Sorry to rabbit on, but life is really, really tough, and ZanuLiebour just make it worse...

Anonymous said...

Utterey amazed said ...

"you have no mention of the cowardly 'pact' this bloody government had with our enemies in Iraq, holding our soldiers back from supporing the Iragi army and the Americans in fighting in Basra."

The report you are responding to gives only part of the picture. The Iraqi PM vetoed British Army involvement in the fighting.

Anonymous said...

Anonymous 5.44pm wrote

….the fuel figures quoted are officially sanctioned and carried out under strict EU simulation tests; they are not just made up by carmakers.

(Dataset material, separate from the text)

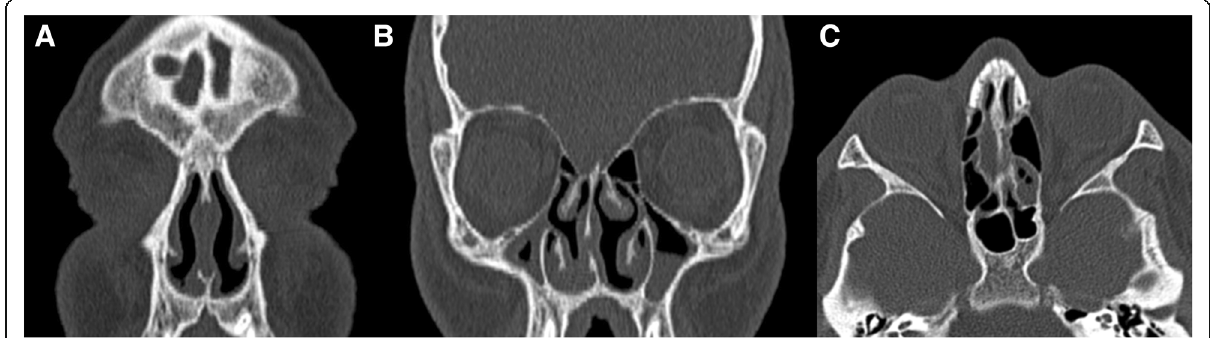
Fig. 3 Coronal ( a , b ) and axial ( c ) reconstruction of paranasal sinus CT of a 21-year-old Down syndrome patient, depicting absent frontal sinuses and hypoplasia of the maxillary and sphenoid sinuses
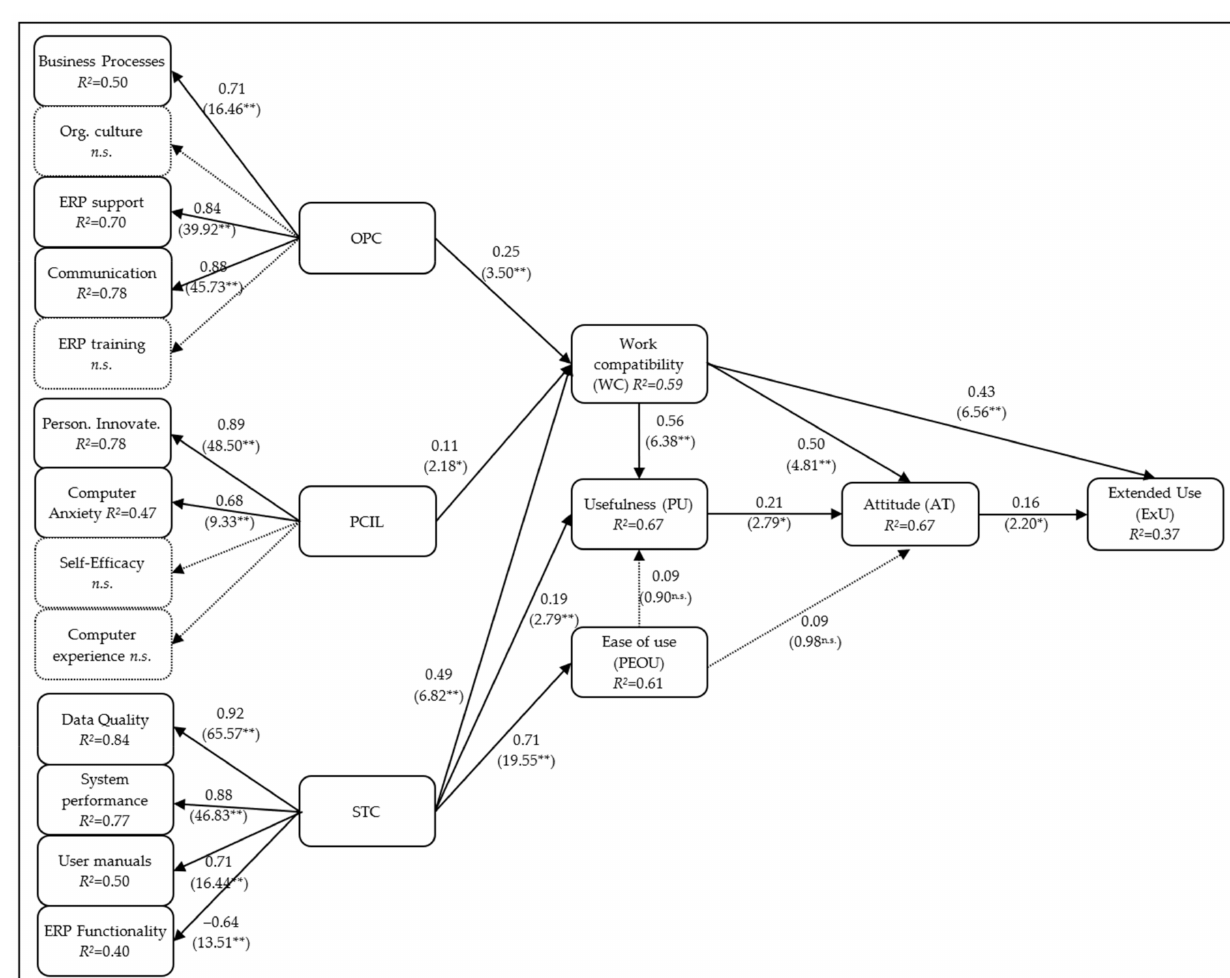
Figure 4. Findings of structural model analysis. Note: Path sign.: ** p < 0.01; * p < 0.05; n.s. = not significant (dotted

Actually, I wrote, “…there is no independent body responsible for these tests” and I stand by that statement. As we all know, the EU monster has introduced all sorts of regulations (Euronorms) which in theory at least, are supposed to normalise many safety, security and other important regulations so that we are all singing from the same hymn sheet. In practice this is certainly not the case.

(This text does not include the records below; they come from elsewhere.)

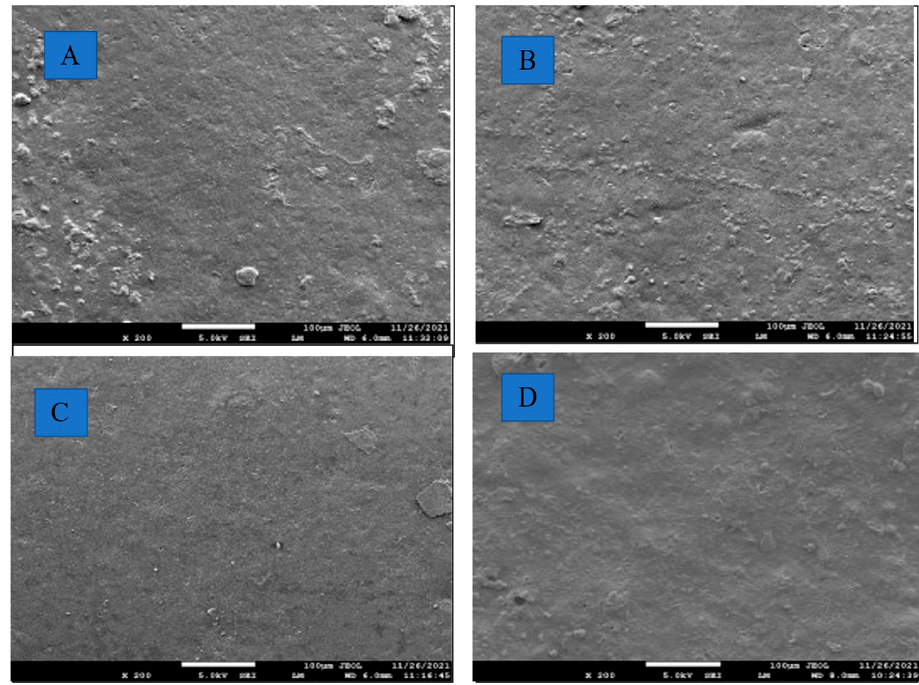
Figure 6. Morphological properties of native and modified cross-linked lotus seed starch films at 200 × magnification. ( A ) Native LSF, ( B ) CL-LSF-1, ( C ) CL-LSF-3, ( D ) CL-LSF-5.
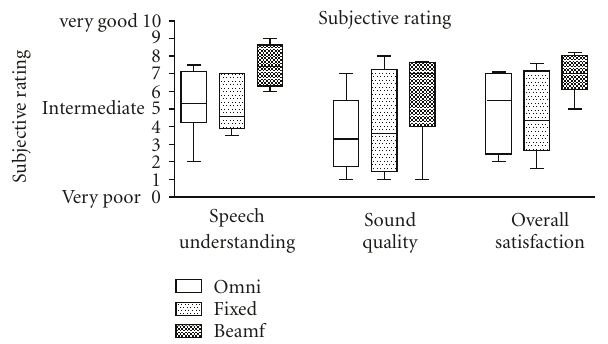
Figure 11: Speech reception thresholds (SRT) of six cochlear implant users for noise arriving from the back, and the target signal arriving from the front.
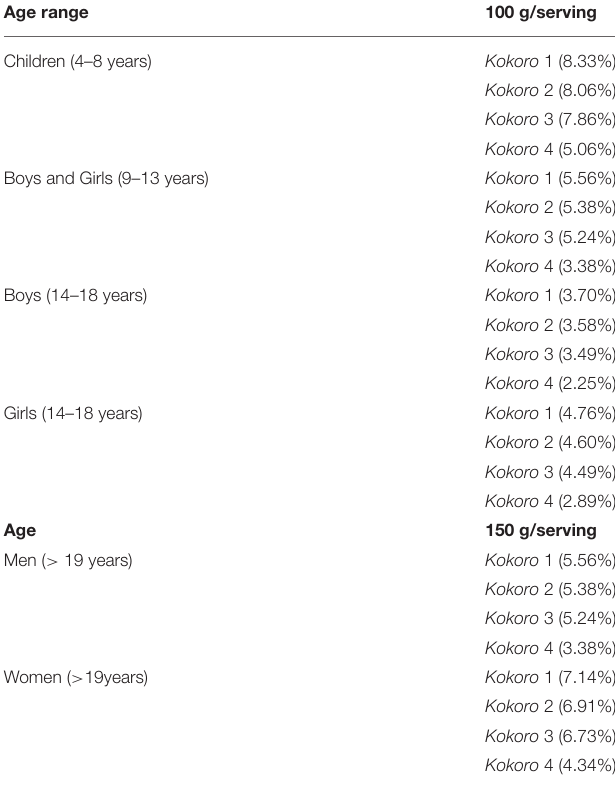
TABLE 6 | Percentage contribution of PVA- Kokoro to the daily intake of vitamin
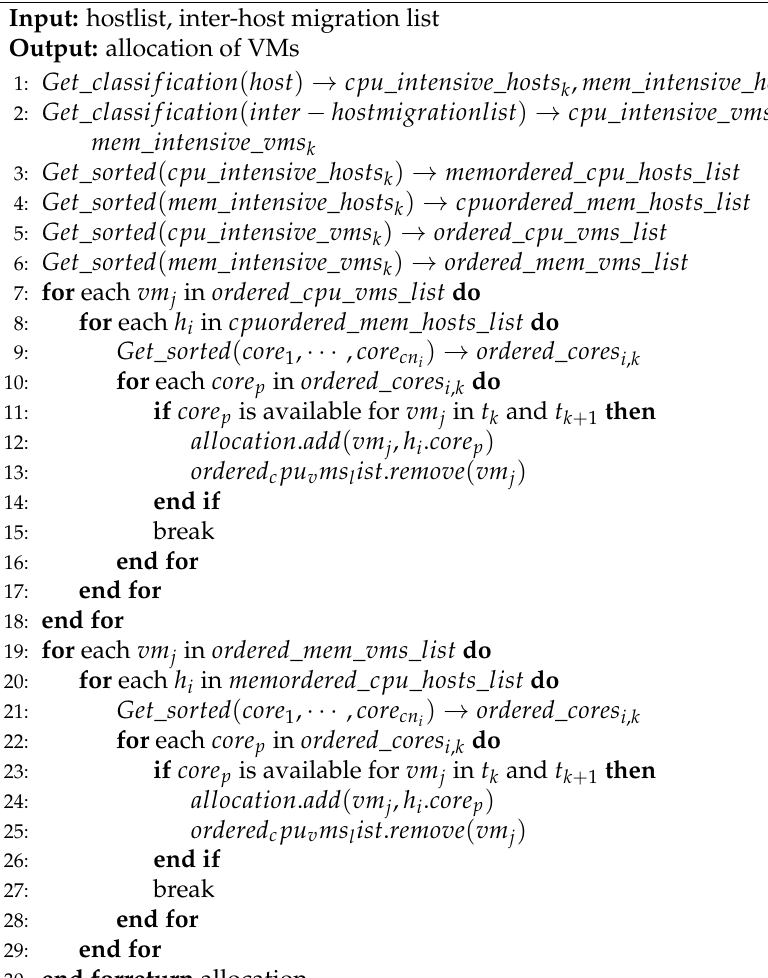
Algorithm 2 Inter-Host VM Placement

A few years ago I was closely involved with several of the committees that make these regulations and was utterly shocked in the composition and how they were organised. Manufacturers can walk onto these committees and influence regulations without invitation - that is a fact! Even US companies bully their way into EU committees via UK subsidiaries and some of our EU partners pay scant regard to the norms by using their internal institutions to deliberately bend the rules to suit themselves. In one of the committees I was involved with, the flame retardency of materials was a vital safety factor and everyone assumed that each member country would use a thermocouple directly referenced to the European Reference Standard, one of which is held in the UK. Not so! Many of them bought standard thermocouples from the local DIY store, making the tests meaningless.

The UK is perhaps one of the most naïve of the EU partners and, while they play the game, the rest do as they want.

The car makers should never be allowed to test their own vehicles for fuel consumption, emissions, safety, or anything else. This is a highly competitive industry and believe me, there are enough sharks in there to cause mayhem, given enough rope.